I have a UTV with a Warn winch attached via steel cable to the plow. After use should the plow rest on the garage concrete in order to take the tension off the cable (if it does) or should the plow be left raised off the ground? Does it matter?
Thanks


----------



## NBRam1500 (Nov 22, 2019)

Get yourself a safety chain with a clasp on the end for easy removal. Take the weight off the cable during long travel and storage


----------



## BUFF (Dec 24, 2009)

Rick B said:


> I have a UTV with a Warn winch attached via steel cable to the plow. After use should the plow rest on the garage concrete in order to take the tension off the cable (if it does) or should the plow be left raised off the ground? Does it matter?
> Thanks


Always best to lower the plow to the groung when not in use, the suspension relaxes/unloads.
Also always good to hose things off after use if possible


----------



## jonniesmooth (Dec 5, 2008)

BUFF said:


> Always best to lower the plow to the groung when not in use, the suspension relaxes/unloads.
> Also always good to hose things off after use if possible


Put a couple chunks of 2x4 under the edge, so the water can run off. Blade won't rust as fast.


----------



## Rick B (Jan 19, 2020)

Rick B said:


> I have a UTV with a Warn winch attached via steel cable to the plow. After use should the plow rest on the garage concrete in order to take the tension off the cable (if it does) or should the plow be left raised off the ground? Does it matter?
> Thanks


Good advice from everyone. Thanks for responding!
Rick


----------



## HadiCoop (Aug 1, 2016)

Spray the entire unit in wd-40, it won’t rust, it may collect a bit of dust but I’ve never had a problem with rust storing it outside in the weather all spring, summer and fall. I had mine for 3 seasons and it still looked new when I sold the truck.


----------



## Ajlawn1 (Aug 20, 2009)

HadiCoop said:


> Spray the entire unit in wd-40, it won't rust, it may collect a bit of dust but I've never had a problem with rust storing it outside in the weather all spring, summer and fall. I had mine for 3 seasons and it still looked new when I sold the truck.
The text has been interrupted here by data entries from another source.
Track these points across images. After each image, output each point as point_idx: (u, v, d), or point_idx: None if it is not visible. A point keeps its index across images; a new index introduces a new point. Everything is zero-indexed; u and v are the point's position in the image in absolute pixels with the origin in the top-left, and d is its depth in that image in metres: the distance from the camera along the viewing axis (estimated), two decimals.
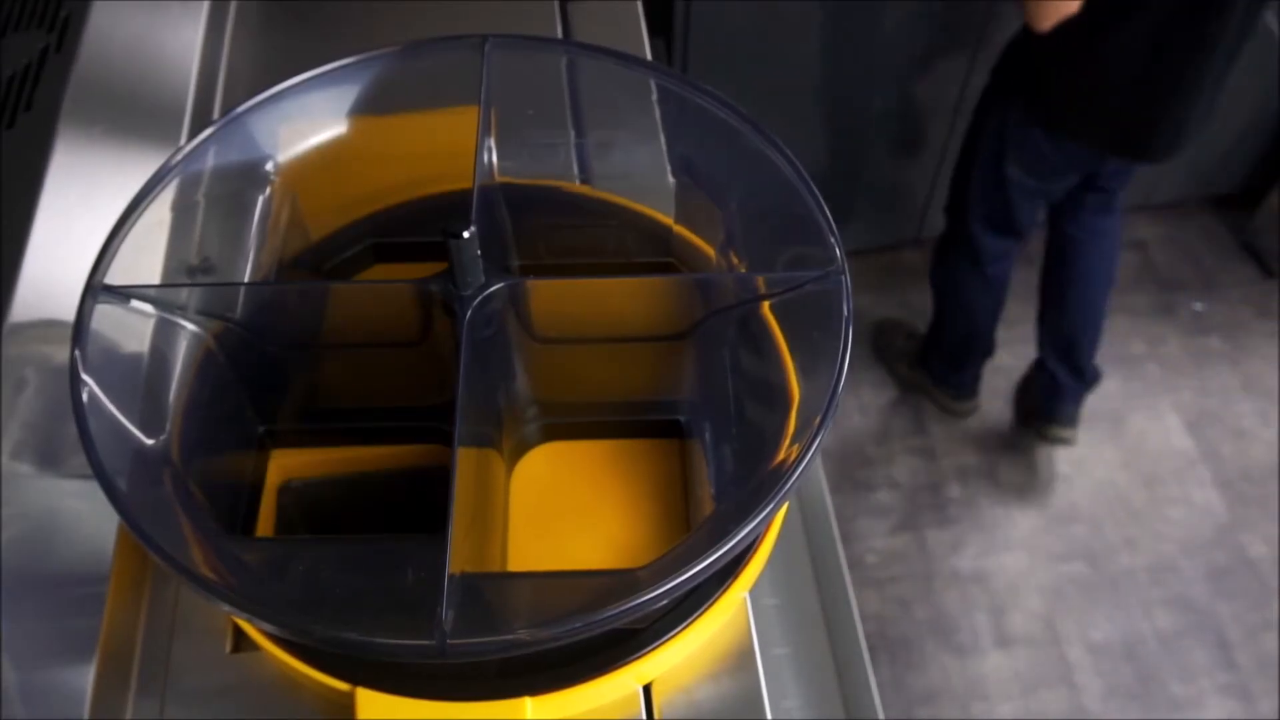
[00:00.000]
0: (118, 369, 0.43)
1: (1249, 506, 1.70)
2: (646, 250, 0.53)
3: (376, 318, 0.47)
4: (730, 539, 0.37)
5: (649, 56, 0.68)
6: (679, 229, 0.53)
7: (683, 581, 0.35)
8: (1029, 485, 1.72)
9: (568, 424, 0.50)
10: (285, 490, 0.49)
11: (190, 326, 0.46)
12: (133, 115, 0.59)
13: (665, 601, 0.36)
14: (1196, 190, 2.05)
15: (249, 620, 0.39)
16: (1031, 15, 1.17)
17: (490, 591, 0.40)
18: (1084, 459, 1.75)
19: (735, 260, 0.49)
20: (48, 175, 0.53)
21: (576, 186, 0.56)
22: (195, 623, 0.46)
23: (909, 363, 1.82)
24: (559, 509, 0.48)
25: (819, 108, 1.67)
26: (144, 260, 0.47)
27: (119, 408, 0.42)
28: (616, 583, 0.36)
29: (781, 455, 0.40)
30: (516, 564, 0.46)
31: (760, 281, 0.45)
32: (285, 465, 0.49)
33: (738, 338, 0.47)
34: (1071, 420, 1.69)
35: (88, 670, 0.43)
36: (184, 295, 0.45)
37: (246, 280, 0.50)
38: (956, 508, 1.71)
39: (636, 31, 0.70)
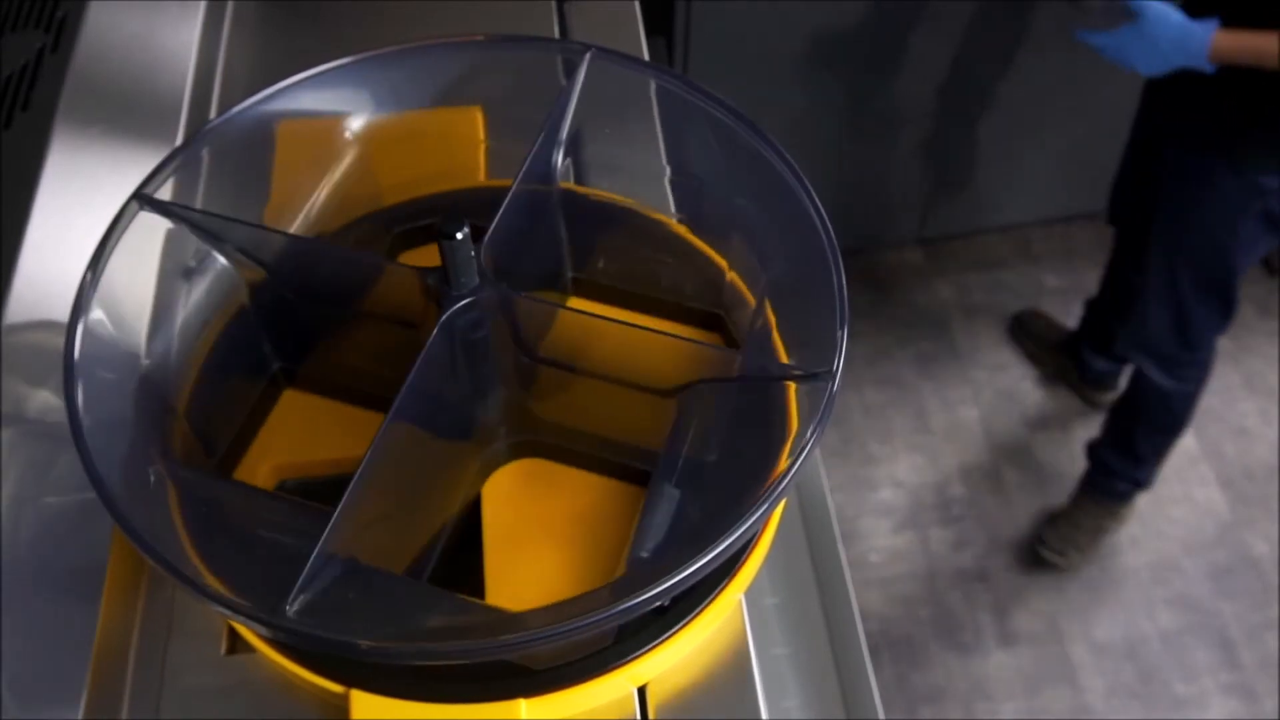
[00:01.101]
0: (127, 298, 0.45)
1: (1251, 505, 1.70)
2: (699, 293, 0.53)
3: (389, 294, 0.47)
4: (721, 543, 0.36)
5: (646, 57, 0.68)
6: (732, 276, 0.52)
7: (576, 629, 0.35)
8: (1034, 485, 1.72)
9: (547, 444, 0.49)
10: (280, 490, 0.49)
11: (221, 262, 0.48)
12: (129, 115, 0.59)
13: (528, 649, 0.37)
14: None
15: (246, 624, 0.39)
16: None
17: (366, 585, 0.40)
18: None
19: (770, 314, 0.49)
20: (44, 175, 0.53)
21: (650, 211, 0.55)
22: (191, 624, 0.46)
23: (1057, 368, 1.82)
24: (525, 523, 0.47)
25: (820, 106, 1.67)
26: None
27: (121, 333, 0.43)
28: (494, 620, 0.36)
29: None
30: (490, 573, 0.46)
31: (739, 362, 0.45)
32: (280, 466, 0.49)
33: (733, 407, 0.46)
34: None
35: (83, 670, 0.43)
36: (227, 229, 0.46)
37: (294, 231, 0.51)
38: (959, 506, 1.70)
39: (634, 31, 0.70)
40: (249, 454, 0.49)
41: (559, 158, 0.50)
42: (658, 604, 0.37)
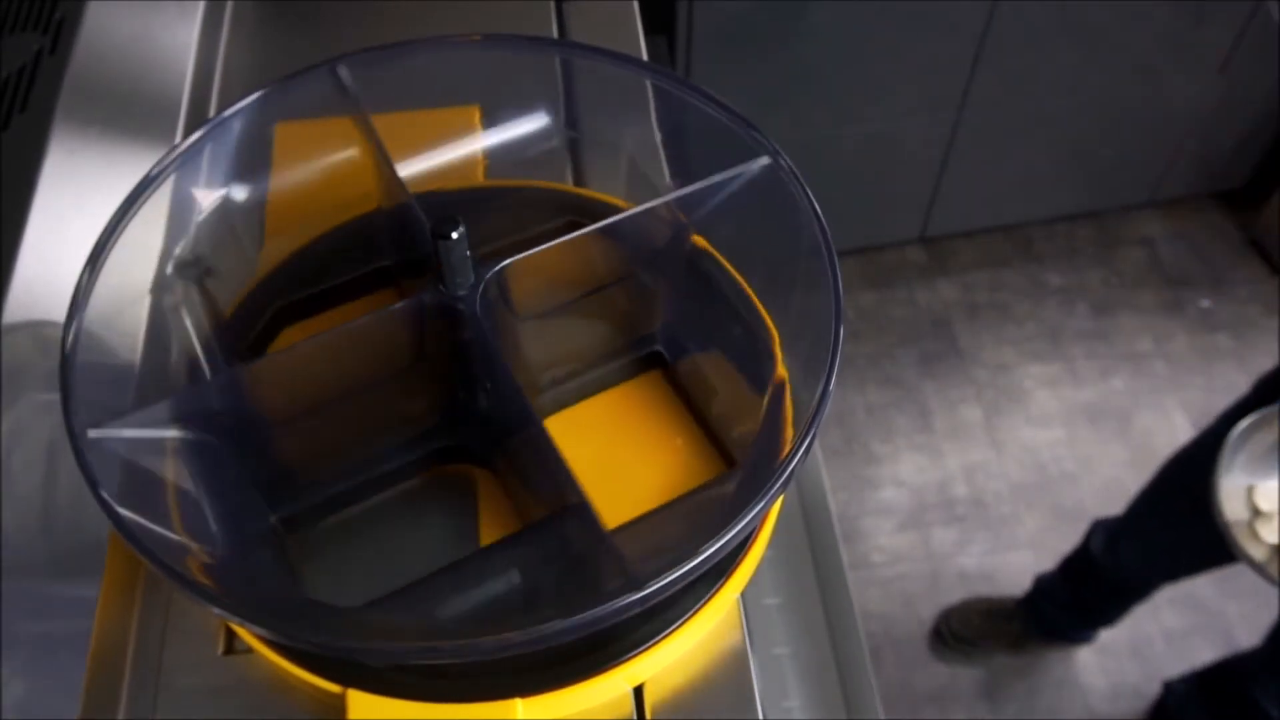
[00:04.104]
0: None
1: None
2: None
3: (364, 357, 0.46)
4: (728, 531, 0.37)
5: (644, 56, 0.68)
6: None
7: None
8: (1036, 485, 1.72)
9: (562, 393, 0.50)
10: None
11: (184, 435, 0.43)
12: (127, 116, 0.59)
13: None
14: (1203, 185, 2.04)
15: (243, 625, 0.39)
16: None
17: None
18: (1090, 457, 1.75)
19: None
20: (42, 177, 0.53)
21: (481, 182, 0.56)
22: (187, 624, 0.46)
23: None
24: (588, 469, 0.48)
25: (821, 106, 1.67)
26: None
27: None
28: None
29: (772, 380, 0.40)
30: None
31: (677, 208, 0.47)
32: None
33: (687, 261, 0.49)
34: None
35: (80, 670, 0.43)
36: (162, 411, 0.42)
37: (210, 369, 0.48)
38: (963, 506, 1.70)
39: (633, 31, 0.70)
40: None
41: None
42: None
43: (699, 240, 0.49)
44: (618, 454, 0.48)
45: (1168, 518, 1.26)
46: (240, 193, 0.51)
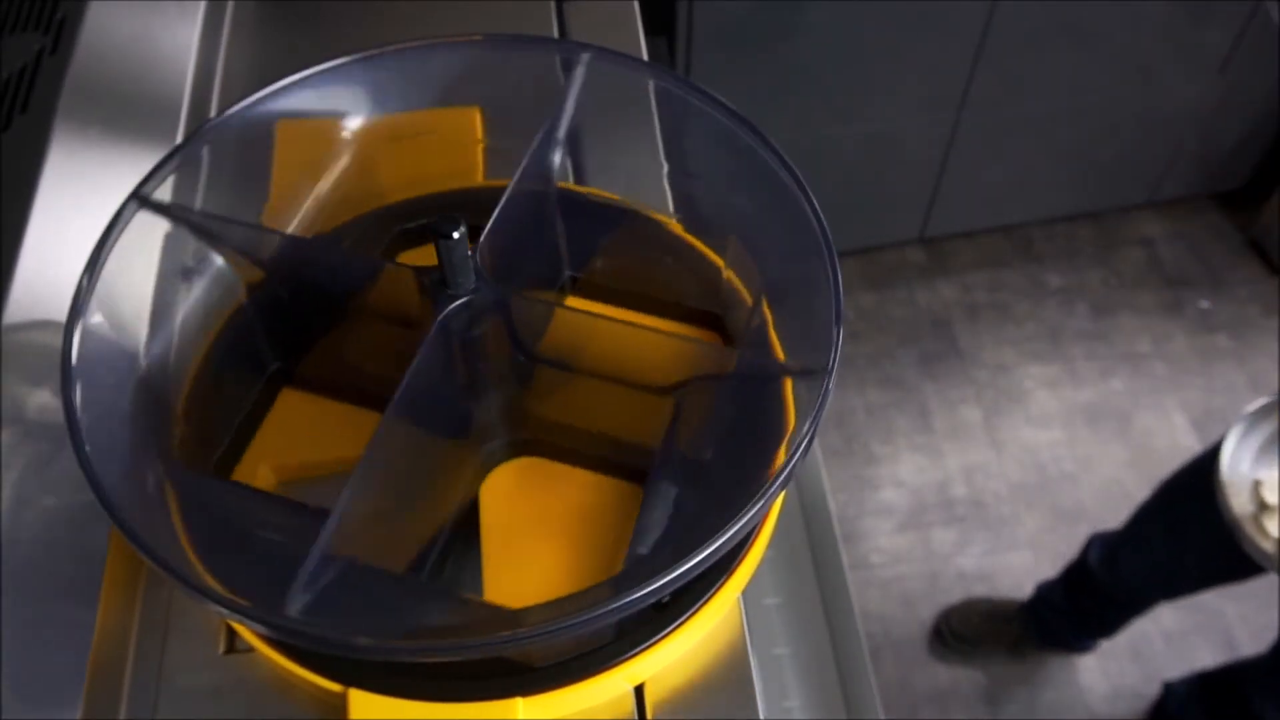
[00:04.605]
0: (125, 299, 0.45)
1: None
2: (697, 293, 0.53)
3: (387, 294, 0.47)
4: (720, 537, 0.36)
5: (645, 57, 0.68)
6: (729, 275, 0.52)
7: (573, 625, 0.36)
8: (1036, 486, 1.72)
9: (545, 443, 0.49)
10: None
11: (219, 263, 0.48)
12: (128, 116, 0.59)
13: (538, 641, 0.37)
14: (1203, 186, 2.05)
15: (238, 621, 0.39)
16: None
17: (364, 583, 0.41)
18: (1090, 458, 1.75)
19: (767, 312, 0.49)
20: (43, 177, 0.53)
21: (648, 210, 0.55)
22: (188, 623, 0.46)
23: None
24: (524, 520, 0.47)
25: (821, 106, 1.67)
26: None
27: (119, 334, 0.44)
28: (493, 617, 0.37)
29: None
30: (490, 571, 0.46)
31: (734, 359, 0.46)
32: (280, 466, 0.49)
33: (730, 405, 0.47)
34: None
35: (81, 670, 0.43)
36: (225, 230, 0.47)
37: (292, 231, 0.52)
38: (963, 506, 1.70)
39: (633, 31, 0.70)
40: (248, 454, 0.49)
41: (556, 158, 0.51)
42: (657, 599, 0.37)
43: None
44: (548, 528, 0.48)
45: (1172, 525, 1.26)
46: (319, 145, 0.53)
Just fyi WD40 attracts moisture...


----------



## cjames808 (Dec 18, 2015)

Attract moisture? I thought it was a Water Displacer formula-where it Is...water Isn’t?

We rinse all the plows immediately after use and I have pb wd or equivalent in a spray bottle to soakem down before and after use. Pretty rust free

Better than my buddy and his gallon garden sprayer of diesel and trans fluid!


----------



## Ajlawn1 (Aug 20, 2009)

cjames808 said:


> Attract moisture? I thought it was a Water Displacer formula-where it Is...water Isn't?
> 
> We rinse all the plows immediately after use and I have pb wd or equivalent in a spray bottle to soakem down before and after use. Pretty rust free
> 
> Better than my buddy and his gallon garden sprayer of diesel and trans fluid!


----------



## HadiCoop (Aug 1, 2016)

Ajlawn1 said:


> Just fyi WD40 attracts moisture...





Ajlawn1 said:


> Just fyi WD40 attracts moisture...


I was under the impression it acted as somewhat of a water repellant. My plow wasn't the only piece of equipment I've sprayed down before storage. Never had any issues with WD.


----------



## ggb6259 (Jan 14, 2010)

Fluid Film.... That's what I have used after bath for summer storage and before season begins. I hit everything that is metal. It works.


----------



## Mark Oomkes (Dec 10, 2000)

I stopped storing mine in the salt pile.....


----------



## BUFF (Dec 24, 2009)

Mark Oomkes said:


> I stopped storing mine in the salt pile.....


So how does this change affect of pre-plowing?


----------